> [Task requirements]
• a. From the sewer-refund case summary, return the passage that begins at the words "The Supreme Court" and stops after "to their costs.".
• b. Can you translate this sentence from the sewer-refund case summary into Spanish: "The Court stated continuing the legacy system for the years left for all landowners to pay could prove complex and expensive."
• c. Extend the sewer-refund case summary past its final sentence.

> [Text]
+++++

Indianapolis completed the Brisbane/Manning sewer connection project and sent notices to all affected landowners. Thirty-eight elected to pay in a lump sum. Shortly afterwards, Indianapolis transitioned to a new STEP system of financing projects which used bonds, thus lowering the costs for individual landowners for future projects. The City decided to forgive future payments owed by landowners for the Brisbane/Manning project after the new system was adopted. Those who paid lump sums asked Indianapolis for a refund. The City refused the request. Thirty-one of those sued Indianapolis claiming the denial was a violation of the Equal Protection Clause. The trial court and intermediate Appellate Court held for the plaintiffs. The Indiana Supreme Court reversed, holding that the City had a legitimate interest in reducing its administrative costs when it elected to forgive future payments for the Brisbane/Manning project.
The Supreme Court agreed and affirmed the Indiana Supreme Court. It stated that the City’s action did not involve a fundamental right or suspect classification, nor did it discriminate with out-of-state commerce or new residents. As such the distinction is valid so long as there is any reasonably conceivable state of facts that could provide a rational basis for the classification. Reducing administrative costs for the City is one of them. The Court stated continuing the legacy system for the years left for all landowners to pay could prove complex and expensive. Processing refunds would add further costs. There was also the possibility that taxpayers from other projects would seek refunds or adjustments to their costs.
The Court’s opinion and that of the dissent turns on the applicability of the precedent of Allegheny Pittsburg Coal Co. v. Commission of Webster City, 488 U.S. 336 (1989). That case held that a county assessor’s practice of valuing property based on the last sale price violated the Equal Protection Clause in light of a state constitutional provision and state law that required equal valuation of equally valuable property. The Court distinguished this case by noting that the Indiana statutes say nothing about a forgiveness program or how to design one, or whether or when rational distinctions in doing so are permitted.
The opinion of the Court was delivered by Justice Breyer and joined by Justices Kennedy, Thomas, Ginsburg, Sotomayor, and Kagan. Chief Justice Roberts dissented, joined by Justices Scalia and Alito. Chief Justice Roberts’ view of the record is that the City had records of payments that were easily examined to determine any refunds that could be made. He discounted the costs associated with at least that part of transitioning systems. As he put it:
The Equal Protection Clause does not provide that no State shall “deny to any person within its jurisdiction the equal protection of the laws, unless it’s too much of a bother.”

+++++

> [Supplied information]
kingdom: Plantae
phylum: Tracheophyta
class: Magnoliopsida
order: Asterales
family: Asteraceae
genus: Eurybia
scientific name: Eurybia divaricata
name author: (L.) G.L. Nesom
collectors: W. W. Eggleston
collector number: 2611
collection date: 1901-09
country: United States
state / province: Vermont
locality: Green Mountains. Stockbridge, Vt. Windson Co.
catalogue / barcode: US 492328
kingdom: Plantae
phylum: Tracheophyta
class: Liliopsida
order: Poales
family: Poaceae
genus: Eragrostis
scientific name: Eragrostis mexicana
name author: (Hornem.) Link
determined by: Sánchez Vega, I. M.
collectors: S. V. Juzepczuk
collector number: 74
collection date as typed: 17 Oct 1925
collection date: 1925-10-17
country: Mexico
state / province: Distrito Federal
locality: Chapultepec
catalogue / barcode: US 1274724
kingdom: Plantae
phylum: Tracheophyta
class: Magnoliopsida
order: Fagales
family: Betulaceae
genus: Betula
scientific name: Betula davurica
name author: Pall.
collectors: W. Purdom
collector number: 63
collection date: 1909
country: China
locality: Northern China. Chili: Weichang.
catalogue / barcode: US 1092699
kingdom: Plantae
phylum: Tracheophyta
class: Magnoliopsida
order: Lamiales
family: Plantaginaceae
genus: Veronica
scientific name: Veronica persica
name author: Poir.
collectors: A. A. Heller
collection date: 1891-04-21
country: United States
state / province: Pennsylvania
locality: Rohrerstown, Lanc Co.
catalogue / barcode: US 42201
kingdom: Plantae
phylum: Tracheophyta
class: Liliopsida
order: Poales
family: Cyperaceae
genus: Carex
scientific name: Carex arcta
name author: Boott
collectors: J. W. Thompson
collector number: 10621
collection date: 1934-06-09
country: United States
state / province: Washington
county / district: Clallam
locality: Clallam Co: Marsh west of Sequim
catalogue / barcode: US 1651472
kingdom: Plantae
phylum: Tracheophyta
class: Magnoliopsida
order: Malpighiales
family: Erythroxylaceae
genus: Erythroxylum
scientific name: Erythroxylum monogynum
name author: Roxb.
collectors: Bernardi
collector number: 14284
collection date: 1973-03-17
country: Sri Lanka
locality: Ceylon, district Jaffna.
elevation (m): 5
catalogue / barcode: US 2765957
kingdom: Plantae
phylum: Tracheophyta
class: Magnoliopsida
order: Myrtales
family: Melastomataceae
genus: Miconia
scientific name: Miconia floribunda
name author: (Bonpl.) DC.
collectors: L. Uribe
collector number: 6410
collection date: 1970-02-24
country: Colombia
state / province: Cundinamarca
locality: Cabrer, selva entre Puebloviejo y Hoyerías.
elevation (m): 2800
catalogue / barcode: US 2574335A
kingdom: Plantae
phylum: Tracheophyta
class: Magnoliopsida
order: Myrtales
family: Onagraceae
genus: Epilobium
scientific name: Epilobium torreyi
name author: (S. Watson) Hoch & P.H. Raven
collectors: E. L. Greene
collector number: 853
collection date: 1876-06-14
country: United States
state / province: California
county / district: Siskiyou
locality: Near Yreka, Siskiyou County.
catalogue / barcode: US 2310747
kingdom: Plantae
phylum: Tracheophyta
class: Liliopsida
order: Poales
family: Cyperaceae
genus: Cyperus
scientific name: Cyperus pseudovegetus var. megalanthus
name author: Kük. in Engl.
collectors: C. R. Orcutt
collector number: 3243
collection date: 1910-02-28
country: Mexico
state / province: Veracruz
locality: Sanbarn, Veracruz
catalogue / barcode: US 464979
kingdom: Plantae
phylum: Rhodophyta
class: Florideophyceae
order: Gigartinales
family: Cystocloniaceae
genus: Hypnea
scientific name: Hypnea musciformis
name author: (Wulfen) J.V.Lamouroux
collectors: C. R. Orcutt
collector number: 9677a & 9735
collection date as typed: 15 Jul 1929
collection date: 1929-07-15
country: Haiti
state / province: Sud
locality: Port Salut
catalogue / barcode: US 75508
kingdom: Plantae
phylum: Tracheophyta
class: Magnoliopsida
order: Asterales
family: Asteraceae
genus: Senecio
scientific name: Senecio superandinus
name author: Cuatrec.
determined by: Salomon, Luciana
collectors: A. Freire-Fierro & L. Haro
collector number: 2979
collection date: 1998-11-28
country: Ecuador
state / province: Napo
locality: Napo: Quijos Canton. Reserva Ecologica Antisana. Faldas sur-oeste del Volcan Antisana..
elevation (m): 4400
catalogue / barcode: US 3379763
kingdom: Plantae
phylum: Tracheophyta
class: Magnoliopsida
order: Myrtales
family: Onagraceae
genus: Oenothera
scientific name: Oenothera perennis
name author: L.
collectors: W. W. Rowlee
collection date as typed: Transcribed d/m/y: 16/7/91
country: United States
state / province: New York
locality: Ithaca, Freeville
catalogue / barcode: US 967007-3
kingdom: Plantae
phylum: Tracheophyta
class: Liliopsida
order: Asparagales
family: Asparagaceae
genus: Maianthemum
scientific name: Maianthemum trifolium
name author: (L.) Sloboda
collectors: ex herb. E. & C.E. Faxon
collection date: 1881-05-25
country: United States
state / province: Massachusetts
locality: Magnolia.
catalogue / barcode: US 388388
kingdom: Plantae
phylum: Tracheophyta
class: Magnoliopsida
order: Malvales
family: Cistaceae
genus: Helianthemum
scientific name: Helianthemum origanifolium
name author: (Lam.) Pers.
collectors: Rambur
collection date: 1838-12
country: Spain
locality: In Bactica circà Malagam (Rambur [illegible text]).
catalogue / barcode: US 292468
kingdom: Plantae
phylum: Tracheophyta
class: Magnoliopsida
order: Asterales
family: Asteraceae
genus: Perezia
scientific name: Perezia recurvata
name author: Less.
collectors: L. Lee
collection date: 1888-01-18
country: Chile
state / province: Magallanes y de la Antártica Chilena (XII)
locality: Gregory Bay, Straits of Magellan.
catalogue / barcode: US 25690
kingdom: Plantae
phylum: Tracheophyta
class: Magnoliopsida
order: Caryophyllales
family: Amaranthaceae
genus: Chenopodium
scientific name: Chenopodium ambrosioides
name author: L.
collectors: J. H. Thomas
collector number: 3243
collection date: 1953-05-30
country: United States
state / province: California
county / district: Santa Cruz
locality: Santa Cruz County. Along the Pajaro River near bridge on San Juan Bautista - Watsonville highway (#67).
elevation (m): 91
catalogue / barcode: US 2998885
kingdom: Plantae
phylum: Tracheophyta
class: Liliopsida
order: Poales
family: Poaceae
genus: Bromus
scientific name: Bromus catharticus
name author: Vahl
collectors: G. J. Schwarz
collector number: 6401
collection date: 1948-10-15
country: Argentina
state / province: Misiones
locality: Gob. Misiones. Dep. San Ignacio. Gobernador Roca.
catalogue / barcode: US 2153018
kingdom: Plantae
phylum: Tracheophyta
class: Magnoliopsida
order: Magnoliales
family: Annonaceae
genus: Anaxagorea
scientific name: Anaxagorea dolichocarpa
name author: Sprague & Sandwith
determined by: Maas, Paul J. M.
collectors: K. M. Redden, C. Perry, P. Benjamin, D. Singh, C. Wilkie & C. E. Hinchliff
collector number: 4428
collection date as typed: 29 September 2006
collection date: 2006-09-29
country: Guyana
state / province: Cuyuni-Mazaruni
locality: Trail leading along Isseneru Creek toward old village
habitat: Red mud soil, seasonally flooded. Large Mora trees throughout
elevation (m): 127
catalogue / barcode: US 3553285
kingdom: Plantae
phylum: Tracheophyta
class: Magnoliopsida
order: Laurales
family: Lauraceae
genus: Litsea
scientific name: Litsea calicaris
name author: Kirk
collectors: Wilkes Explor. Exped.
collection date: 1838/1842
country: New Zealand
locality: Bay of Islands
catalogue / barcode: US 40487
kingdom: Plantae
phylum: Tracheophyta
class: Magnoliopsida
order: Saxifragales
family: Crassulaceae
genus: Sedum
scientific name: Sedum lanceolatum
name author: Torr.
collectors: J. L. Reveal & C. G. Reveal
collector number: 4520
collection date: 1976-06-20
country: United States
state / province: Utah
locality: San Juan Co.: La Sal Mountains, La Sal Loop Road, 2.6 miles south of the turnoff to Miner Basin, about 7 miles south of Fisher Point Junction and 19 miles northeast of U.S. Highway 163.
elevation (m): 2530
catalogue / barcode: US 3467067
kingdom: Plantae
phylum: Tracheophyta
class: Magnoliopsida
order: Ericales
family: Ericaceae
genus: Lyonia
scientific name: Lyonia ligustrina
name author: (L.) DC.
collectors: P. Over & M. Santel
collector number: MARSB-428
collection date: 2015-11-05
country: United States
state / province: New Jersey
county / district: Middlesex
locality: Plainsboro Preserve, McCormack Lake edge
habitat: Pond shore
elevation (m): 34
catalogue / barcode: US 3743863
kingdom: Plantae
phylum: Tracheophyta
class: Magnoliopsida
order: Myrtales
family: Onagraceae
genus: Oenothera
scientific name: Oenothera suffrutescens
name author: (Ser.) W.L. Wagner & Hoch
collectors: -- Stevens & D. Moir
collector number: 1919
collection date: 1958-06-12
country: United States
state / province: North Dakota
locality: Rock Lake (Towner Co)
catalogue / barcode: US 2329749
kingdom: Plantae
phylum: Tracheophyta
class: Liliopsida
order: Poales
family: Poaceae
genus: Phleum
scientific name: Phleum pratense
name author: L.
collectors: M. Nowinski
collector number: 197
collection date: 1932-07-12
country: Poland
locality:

+++++

> [Results of the tasks]
• a.
The Supreme Court agreed and affirmed the Indiana Supreme Court. It stated that the City’s action did not involve a fundamental right or suspect classification, nor did it discriminate with out-of-state commerce or new residents. As such the distinction is valid so long as there is any reasonably conceivable state of facts that could provide a rational basis for the classification. Reducing administrative costs for the City is one of them. The Court stated continuing the legacy system for the years left for all landowners to pay could prove complex and expensive. Processing refunds would add further costs. There was also the possibility that taxpayers from other projects would seek refunds or adjustments to their costs.

• b. El Tribunal afirmó que mantener el sistema anterior durante los años que les quedaban a todos los propietarios para pagar podría resultar complejo y costoso.

• c.
The second case is Reichle v. Howards (11-262). The underlying facts of the case got their share of headlines when they occurred. There was an event where citizens were able to meet Vice President Cheney. Secret Service agent Doyle overheard Howards speaking to someone via cell phone that he planned to ask Vice President Cheney “how many kids he killed today.” Howards entered the line to meet the Vice President, told him that his policies in Iraq were “disgusting” and touched the Vice President’s shoulder as he was leaving.
Doyle briefed Agent Reichle who interviewed and then arrested Howards. He was charged with harassment. The charges were dismissed and Howards brought a §1983 and Bivens action against the agents. Howards claimed he was arrested and searched without probable cause in violation of the Fourth Amendment and that his arrest was in retaliation for criticizing the Vice President. The District Court denied the agents’ motion for summary judgment on the basis they were entitled to qualified immunity. The Tenth Circuit reversed in regard to the Fourth Amendment claim holding that there was probable cause for the arrest but affirmed the denial of qualified immunity on the First Amendment claim. There was question whether Supreme Court precedent holding that probable cause to arrest defeats a First Amendment retaliatory prosecution.
The Court reversed the Tenth Circuit on the First Amendment retaliation claim, granting the agents qualified immunity on that count. The Court stated that it was not clearly established by prior case law that an arrest supported by probable clause could give rise to a First Amendment violation. The right would have to be sufficiently clear that every reasonable official would have notice or understanding that his actions violate that right.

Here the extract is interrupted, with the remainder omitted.